+++ Source information

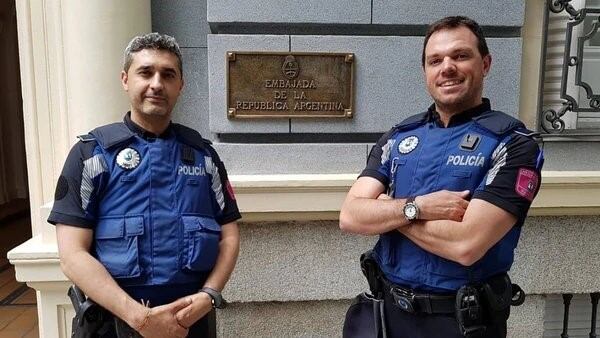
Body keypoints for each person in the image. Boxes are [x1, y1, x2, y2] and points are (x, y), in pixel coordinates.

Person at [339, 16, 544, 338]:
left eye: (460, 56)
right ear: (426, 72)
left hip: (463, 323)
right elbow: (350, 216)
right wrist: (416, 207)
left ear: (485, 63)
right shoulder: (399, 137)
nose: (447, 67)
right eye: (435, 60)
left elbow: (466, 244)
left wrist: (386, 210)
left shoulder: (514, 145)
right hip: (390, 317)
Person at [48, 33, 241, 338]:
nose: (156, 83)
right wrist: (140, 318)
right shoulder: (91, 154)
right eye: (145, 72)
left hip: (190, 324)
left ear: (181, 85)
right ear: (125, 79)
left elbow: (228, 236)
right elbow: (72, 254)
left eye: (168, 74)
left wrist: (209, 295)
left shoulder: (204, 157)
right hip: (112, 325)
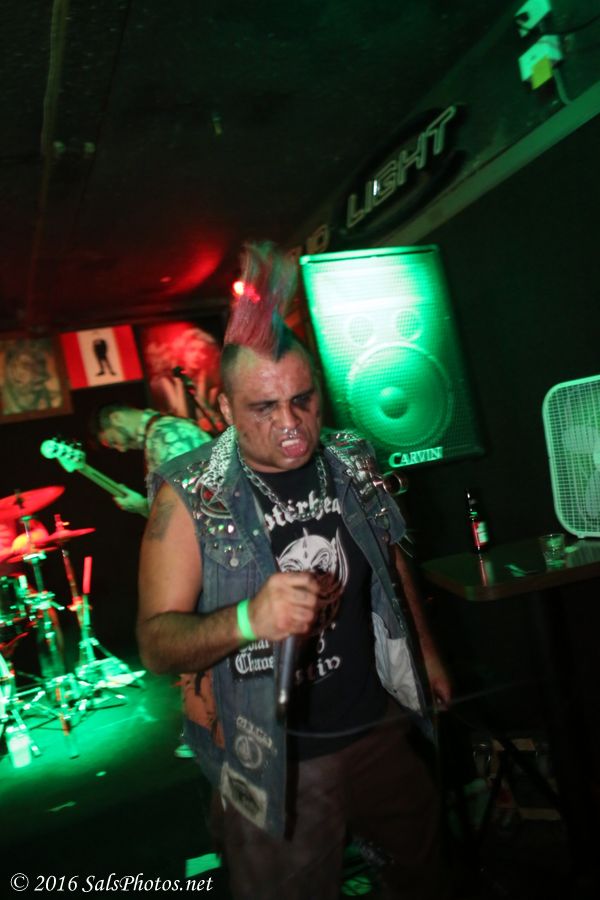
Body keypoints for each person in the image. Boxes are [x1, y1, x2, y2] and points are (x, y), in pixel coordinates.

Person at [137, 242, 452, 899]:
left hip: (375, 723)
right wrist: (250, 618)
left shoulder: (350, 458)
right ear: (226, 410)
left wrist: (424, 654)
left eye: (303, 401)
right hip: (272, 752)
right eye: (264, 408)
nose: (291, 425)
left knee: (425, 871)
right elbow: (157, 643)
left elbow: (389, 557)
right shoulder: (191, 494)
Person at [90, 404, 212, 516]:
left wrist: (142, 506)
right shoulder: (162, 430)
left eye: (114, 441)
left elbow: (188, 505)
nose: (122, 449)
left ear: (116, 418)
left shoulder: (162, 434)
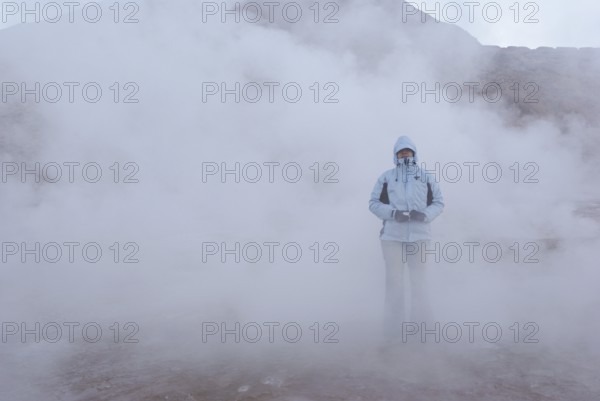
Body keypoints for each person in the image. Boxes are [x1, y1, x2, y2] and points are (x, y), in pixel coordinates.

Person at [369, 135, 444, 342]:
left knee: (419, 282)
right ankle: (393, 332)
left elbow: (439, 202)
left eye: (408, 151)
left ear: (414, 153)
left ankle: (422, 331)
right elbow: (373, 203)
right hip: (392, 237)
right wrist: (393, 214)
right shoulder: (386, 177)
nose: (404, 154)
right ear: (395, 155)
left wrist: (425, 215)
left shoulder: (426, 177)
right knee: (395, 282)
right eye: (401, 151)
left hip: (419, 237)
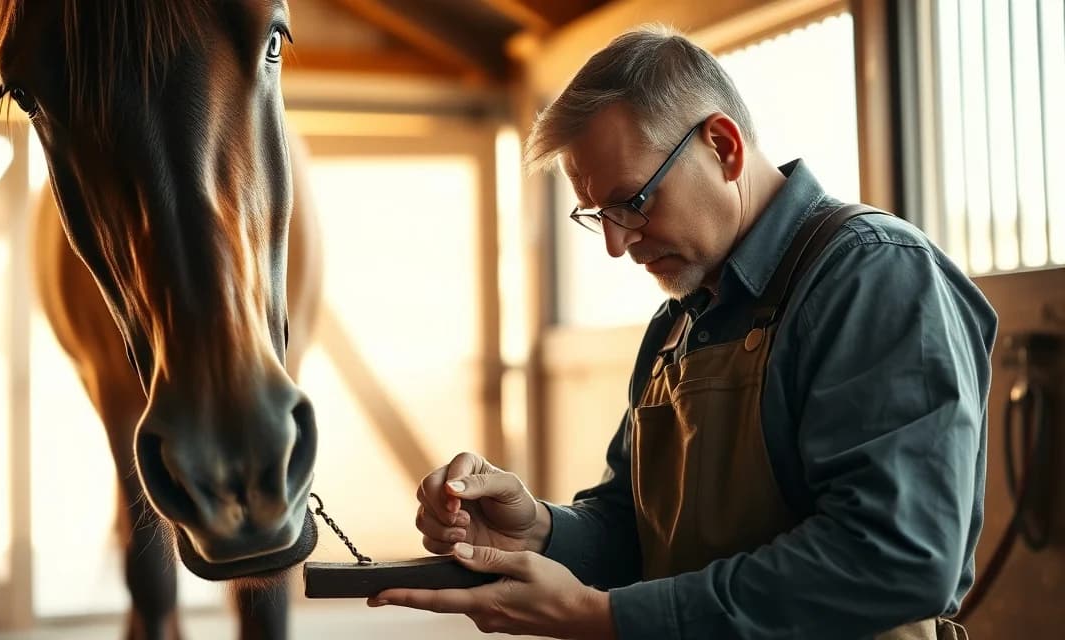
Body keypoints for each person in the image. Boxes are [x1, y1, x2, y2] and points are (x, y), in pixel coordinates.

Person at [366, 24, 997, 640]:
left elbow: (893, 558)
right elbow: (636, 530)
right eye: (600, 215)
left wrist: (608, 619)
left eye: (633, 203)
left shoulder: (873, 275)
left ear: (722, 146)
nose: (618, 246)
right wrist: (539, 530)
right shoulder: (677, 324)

++++++

What to do –
The entries above hold a line with "left wrist: (424, 654)" and a later line with "left wrist: (142, 506)". Write out exactly those lines and all lines between, nothing more.

Exercise result –
left wrist: (424, 654)
left eye: (303, 401)
right hip: (272, 752)
right eye: (264, 408)
nose: (291, 425)
left knee: (425, 871)
right elbow: (157, 643)
left elbow: (389, 557)
right shoulder: (191, 494)
Person at [90, 404, 212, 516]:
left wrist: (142, 506)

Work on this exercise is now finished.